Francis Pegahmagabow: controversial hero

Pegahmagahbow insideReviewed by Karl Hele

Adrian Hayes. Pegahmagabow: Life-Long Warrior. Toronto: Blue Butterfly Books, 2009.

Adrian Hayes’ brief biography of Francis Pegahmagabow from Parry Island First Nation in Central Ontario is a wonderful study of a key figure in Anishinaabe, First Nations political and social history as well as Canadian history.

 The work begins with Pegahmagahbow’s childhood and largely ends in the late 1940s with his involvement in the bourgeoning “Indian” rights movement, including his remarkable First World War service.

A sniper, Cpl. Pegahmagabow was the only enlisted soldier to ever win the Military Medal for bravery three times, and was credited with killing over 300 Germans and capturing the same number.

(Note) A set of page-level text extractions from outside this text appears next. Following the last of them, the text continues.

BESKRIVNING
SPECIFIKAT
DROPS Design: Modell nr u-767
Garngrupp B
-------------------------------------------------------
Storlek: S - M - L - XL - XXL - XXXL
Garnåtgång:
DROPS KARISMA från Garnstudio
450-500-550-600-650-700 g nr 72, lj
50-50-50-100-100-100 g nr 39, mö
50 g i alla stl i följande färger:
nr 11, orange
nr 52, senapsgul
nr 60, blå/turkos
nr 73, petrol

Joseph Boyden says he based the main character in his award-winning novel Three Mile Road on Pegahmagabow’s life.

The biographer presents material that deal with Pegahmagabow’s his role as band chief, specifically his fights with Indian Agents “responsible” for all the members of the Parry Island band, now known as Wasauksing First Nation. Essentially, Pegahmagabow wanted the decisions of the band council to be followed regardless of the Indian Agents’ decisions and wanted Indian Affairs and their Agents to stop thwarting the will of the community. In modern terms, he wanted band sovereignty and self-determination.

While looking at the heroic side of Pegahmagabow’s life, the biography does not shy away from controversies surrounding him. Hayes includes complaints from community members about the conflictual nature of Pegahmagabow’s chieftainship, and how mental trauma (likely post-traumatic stress disorder) inflicted by war experiences affected his public and private behaviour.

Hayes deftly shows how Pegahmagabow’s personal demons allowed Indian Agents to cast him as mentally unfit, deranged, and incapable in an effort to discredit his efforts to enforce First Nations rights.

Overall the biography does a marvelous job of shedding light on this Anishinaabe warrior and activist. It should be mandatory reading in Ontario schools.

Karl Hele, Garden River First Nation, is director of First Peoples Studies at Concordia University in Montreal.